[Data extract]
- - - -

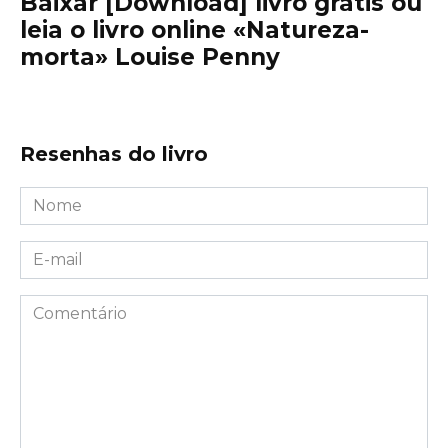
Baixar [Download] livro grátis ou
leia o livro online «Natureza-
morta» Louise Penny
Resenhas do livro
Nome
*
E-
mail
*
Comentário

- - - -

[What you will do]
Set the pictures aside and transcribe the data above exactly.

[Worked solution]
Baixar [Download] livro grátis ou
leia o livro online «Natureza-
morta» Louise Penny
Resenhas do livro
Nome
*
E-
mail
*
Comentário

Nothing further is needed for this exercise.